Small-caps and large-caps are wildly popular among investors, however, mid-cap stocks, such as China Oriental Group Company Limited (HKG:581), with a market capitalization of HK$23.08b, rarely draw their attention from the investing community. Despite this, commonly overlooked mid-caps have historically produced better risk-adjusted returns than their small and large-cap counterparts. 581’s financial liquidity and debt position will be analysed in this article, to get an idea of whether the company can fund opportunities for strategic growth and maintain strength through economic downturns. Don’t forget that this is a general and concentrated examination of China Oriental Group’s financial health, so you should conduct further analysis into 581 here. Check out our latest analysis for China Oriental Group
How does 581’s operating cash flow stack up against its debt?
Over the past year, 581 has reduced its debt from HK$2.61b to HK$2.38b – this includes both the current and long-term debt. With this debt repayment, 581’s cash and short-term investments stands at HK$5.67b for investing into the business. Additionally, 581 has generated cash from operations of HK$4.49b over the same time period, leading to an operating cash to total debt ratio of 188.34%, signalling that 581’s operating cash is sufficient to cover its debt. This ratio can also be interpreted as a measure of efficiency as an alternative to return on assets. In 581’s case, it is able to generate 1.88x cash from its debt capital.
Does 581’s liquid assets cover its short-term commitments?
Looking at 581’s most recent HK$9.91b liabilities, it seems that the business has been able to meet these obligations given the level of current assets of HK$14.96b, with a current ratio of 1.51x. Generally, for Metals and Mining companies, this is a reasonable ratio since there’s sufficient cash cushion without leaving too much capital idle or in low-earning investments.
Can 581 service its debt comfortably?
With a debt-to-equity ratio of 16.91%, 581’s debt level may be seen as prudent. This range is considered safe as 581 is not taking on too much debt obligation, which may be constraining for future growth.
581’s high cash coverage and low debt levels indicate its ability to utilise its borrowings efficiently in order to generate ample cash flow. Furthermore, the company will be able to pay all of its upcoming liabilities from its current short-term assets. Keep in mind I haven’t considered other factors such as how 581 has been performing in the past. I recommend you continue to research China Oriental Group to get a more holistic view of the stock by looking at:
- Future Outlook: What are well-informed industry analysts predicting for 581’s future growth? Take a look at our free research report of analyst consensus for 581’s outlook.
- Valuation: What is 581 worth today? Is the stock undervalued, even when its growth outlook is factored into its intrinsic value? The intrinsic value infographic in our free research report helps visualize whether 581 is currently mispriced by the market.
- Other High-Performing Stocks: Are there other stocks that provide better prospects with proven track records?

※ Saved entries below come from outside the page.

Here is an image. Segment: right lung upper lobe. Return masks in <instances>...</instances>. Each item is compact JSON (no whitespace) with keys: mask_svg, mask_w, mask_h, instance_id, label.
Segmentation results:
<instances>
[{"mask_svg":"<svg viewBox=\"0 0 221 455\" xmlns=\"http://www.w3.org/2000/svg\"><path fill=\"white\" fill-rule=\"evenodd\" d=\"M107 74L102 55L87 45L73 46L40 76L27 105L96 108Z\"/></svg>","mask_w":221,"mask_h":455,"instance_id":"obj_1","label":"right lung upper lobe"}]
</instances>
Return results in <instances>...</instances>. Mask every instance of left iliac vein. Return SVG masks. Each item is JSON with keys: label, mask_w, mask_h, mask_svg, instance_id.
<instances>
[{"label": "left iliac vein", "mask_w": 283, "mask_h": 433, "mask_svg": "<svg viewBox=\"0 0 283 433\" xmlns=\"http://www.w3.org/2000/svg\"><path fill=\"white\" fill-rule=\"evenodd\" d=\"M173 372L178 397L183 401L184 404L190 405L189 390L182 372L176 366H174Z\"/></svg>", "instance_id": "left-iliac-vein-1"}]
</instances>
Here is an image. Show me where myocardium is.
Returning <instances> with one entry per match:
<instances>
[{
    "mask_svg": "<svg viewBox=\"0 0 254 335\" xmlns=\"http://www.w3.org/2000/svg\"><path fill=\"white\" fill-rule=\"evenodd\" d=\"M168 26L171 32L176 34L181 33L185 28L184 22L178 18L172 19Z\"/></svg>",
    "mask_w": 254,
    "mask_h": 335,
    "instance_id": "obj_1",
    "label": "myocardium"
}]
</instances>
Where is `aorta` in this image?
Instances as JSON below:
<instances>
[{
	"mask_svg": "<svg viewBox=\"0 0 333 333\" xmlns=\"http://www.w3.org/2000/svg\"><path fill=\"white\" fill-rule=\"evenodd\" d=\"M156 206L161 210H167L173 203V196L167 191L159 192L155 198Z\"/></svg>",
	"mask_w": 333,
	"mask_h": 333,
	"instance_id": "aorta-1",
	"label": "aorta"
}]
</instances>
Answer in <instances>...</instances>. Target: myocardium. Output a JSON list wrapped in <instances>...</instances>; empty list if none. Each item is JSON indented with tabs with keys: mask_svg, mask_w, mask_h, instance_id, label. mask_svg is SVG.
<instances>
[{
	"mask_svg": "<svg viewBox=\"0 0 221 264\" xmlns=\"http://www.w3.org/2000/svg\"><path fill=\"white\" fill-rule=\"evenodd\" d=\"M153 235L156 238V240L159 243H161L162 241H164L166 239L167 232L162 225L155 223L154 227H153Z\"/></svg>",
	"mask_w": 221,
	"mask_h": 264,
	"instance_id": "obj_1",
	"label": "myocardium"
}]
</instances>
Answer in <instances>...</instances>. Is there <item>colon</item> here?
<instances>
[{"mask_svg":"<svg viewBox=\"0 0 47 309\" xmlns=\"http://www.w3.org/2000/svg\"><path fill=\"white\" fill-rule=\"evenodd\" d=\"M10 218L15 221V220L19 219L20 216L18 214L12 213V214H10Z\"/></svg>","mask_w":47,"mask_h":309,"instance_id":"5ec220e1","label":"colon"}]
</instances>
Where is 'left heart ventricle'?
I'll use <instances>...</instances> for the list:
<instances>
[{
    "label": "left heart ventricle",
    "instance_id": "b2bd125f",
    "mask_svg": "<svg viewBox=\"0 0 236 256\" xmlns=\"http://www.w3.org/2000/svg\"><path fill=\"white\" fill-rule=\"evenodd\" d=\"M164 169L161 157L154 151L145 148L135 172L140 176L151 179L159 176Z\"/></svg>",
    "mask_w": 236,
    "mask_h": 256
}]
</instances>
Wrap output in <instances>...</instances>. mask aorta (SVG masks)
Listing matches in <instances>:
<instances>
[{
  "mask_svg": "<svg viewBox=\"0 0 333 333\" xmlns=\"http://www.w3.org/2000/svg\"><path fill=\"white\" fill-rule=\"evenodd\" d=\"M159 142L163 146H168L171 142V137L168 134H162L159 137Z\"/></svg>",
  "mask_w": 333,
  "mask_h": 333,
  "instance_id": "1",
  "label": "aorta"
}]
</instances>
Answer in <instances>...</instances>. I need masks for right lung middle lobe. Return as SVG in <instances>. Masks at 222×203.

Explore our free list of these great stocks here.
To help readers see pass the short term volatility of the financial market, we aim to bring you a long-term focused research analysis purely driven by fundamental data. Note that our analysis does not factor in the latest price sensitive company announcements.
The author is an independent contributor and at the time of publication had no position in the stocks mentioned.